**WHAT THIS EXERCISE ASKS:**
• A. In the species description, replace "Tanzania" with "East Africa" and write out everything from "Streptocarpus nitidus is" down to "of Streptocarpus ionanthus.".
• B. Say whether each statement agrees with the species description, answering yes or no and quoting the deciding words: (i) The species was first described in 1958 under the name Saintpaulia nitida. (ii) The species is native to Kenya. (iii) The genus Saintpaulia was reduced to a section of Streptocarpus in 2015.

**GIVEN TEXT:**
○ ○ ○

Streptocarpus nitidus

Scientific classification
- Kingdom: Plantae
- Clade: Embryophytes
- Clade: Tracheophytes
- Clade: Spermatophytes
- Clade: Angiosperms
- Clade: Eudicots
- Clade: Asterids
- Order: Lamiales
- Family: Gesneriaceae
- Genus: Streptocarpus
- Section: S. sect. Saintpaulia
- Species: S. nitidus
- Binomial name: Streptocarpus nitidus (B.L.Burtt) Mich.Möller & Haston
- Synonyms: Saintpaulia nitida B.L.Burtt ; Saintpaulia ionantha subsp. nitida (B.L.Burtt) I.Darbysh. ; Streptocarpus ionanthus subsp. nitidus (B.L.Burtt) Christenh. ;

= Streptocarpus nitidus =

- Authority: (B.L.Burtt) Mich.Möller & Haston

Species of flowering plant

Streptocarpus nitidus is a species of flowering plant in the family Gesneriaceae, native to Tanzania. It was first described in 1958 as Saintpaulia nitida. The former genus Saintpaulia was reduced to Streptocarpus sect. Saintpaulia in 2015, and the species moved to Streptocarpus. Streptocarpus nitidus has also been treated as a subspecies of Streptocarpus ionanthus.

○ ○ ○

**RECORDS PROVIDED:**

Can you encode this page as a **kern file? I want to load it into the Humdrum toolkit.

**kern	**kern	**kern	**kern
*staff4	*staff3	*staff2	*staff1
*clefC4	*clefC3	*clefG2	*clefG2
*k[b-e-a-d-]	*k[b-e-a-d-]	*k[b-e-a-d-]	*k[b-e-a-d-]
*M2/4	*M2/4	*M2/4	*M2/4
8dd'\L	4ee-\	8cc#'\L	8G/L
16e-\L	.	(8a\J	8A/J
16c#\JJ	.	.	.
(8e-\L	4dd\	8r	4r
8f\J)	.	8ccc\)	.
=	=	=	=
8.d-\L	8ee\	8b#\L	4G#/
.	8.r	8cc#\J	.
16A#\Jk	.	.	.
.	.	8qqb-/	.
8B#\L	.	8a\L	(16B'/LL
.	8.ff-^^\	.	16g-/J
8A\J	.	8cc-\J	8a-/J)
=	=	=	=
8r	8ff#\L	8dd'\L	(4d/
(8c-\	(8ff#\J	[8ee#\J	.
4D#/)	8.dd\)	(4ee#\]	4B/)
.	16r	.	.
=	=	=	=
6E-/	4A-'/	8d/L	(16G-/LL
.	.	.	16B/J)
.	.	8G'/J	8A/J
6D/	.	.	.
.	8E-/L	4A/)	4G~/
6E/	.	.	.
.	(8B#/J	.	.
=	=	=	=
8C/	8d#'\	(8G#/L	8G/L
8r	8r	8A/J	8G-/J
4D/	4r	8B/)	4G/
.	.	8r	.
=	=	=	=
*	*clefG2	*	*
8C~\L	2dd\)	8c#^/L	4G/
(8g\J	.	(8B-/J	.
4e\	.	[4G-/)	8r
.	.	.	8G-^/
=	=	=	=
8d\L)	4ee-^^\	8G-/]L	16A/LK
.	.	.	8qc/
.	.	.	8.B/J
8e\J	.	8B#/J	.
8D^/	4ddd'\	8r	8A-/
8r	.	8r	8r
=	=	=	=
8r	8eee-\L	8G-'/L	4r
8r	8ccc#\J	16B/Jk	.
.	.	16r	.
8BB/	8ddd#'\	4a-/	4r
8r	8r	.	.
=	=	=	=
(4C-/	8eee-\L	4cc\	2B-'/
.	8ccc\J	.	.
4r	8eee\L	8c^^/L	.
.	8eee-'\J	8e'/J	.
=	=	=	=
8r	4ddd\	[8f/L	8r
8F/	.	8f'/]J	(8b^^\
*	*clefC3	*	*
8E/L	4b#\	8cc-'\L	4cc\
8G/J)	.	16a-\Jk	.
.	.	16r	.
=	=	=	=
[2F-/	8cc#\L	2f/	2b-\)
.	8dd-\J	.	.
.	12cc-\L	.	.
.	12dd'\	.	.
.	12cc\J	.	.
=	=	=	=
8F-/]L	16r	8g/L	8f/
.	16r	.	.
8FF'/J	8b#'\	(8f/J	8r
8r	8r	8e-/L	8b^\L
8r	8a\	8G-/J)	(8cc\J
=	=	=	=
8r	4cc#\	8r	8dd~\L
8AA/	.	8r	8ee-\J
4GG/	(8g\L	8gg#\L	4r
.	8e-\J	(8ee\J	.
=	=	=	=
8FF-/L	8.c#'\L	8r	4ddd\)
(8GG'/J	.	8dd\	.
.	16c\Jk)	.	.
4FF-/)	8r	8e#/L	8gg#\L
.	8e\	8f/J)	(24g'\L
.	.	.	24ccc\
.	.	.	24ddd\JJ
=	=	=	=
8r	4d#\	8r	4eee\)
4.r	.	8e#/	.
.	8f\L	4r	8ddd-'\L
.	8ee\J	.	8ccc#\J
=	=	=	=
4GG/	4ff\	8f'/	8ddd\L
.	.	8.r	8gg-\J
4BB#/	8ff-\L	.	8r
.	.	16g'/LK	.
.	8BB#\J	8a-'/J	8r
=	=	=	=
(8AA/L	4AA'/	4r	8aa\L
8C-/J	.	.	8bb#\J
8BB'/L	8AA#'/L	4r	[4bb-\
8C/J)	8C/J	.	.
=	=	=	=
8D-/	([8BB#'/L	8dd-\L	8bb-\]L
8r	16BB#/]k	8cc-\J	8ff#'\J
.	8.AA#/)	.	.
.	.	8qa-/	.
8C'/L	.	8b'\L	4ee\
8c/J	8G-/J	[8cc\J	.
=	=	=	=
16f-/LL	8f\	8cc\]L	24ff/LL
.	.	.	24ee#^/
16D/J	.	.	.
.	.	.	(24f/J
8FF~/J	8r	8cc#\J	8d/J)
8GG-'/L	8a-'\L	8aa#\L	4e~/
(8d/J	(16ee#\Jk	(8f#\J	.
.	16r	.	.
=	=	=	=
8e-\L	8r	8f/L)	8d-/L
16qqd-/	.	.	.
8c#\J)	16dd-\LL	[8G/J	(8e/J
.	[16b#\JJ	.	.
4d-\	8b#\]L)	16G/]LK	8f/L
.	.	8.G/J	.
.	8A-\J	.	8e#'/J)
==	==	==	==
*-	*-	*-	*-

○ ○ ○

**ANSWER SECTION:**
• A.
Streptocarpus nitidus is a species of flowering plant in the family Gesneriaceae, native to East Africa. It was first described in 1958 as Saintpaulia nitida. The former genus Saintpaulia was reduced to Streptocarpus sect. Saintpaulia in 2015, and the species moved to Streptocarpus. Streptocarpus nitidus has also been treated as a subspecies of Streptocarpus ionanthus.

• B.
(i) Yes: "It was first described in 1958 as Saintpaulia nitida."
(ii) No: "native to Tanzania"
(iii) Yes: "The former genus Saintpaulia was reduced to Streptocarpus sect. Saintpaulia in 2015"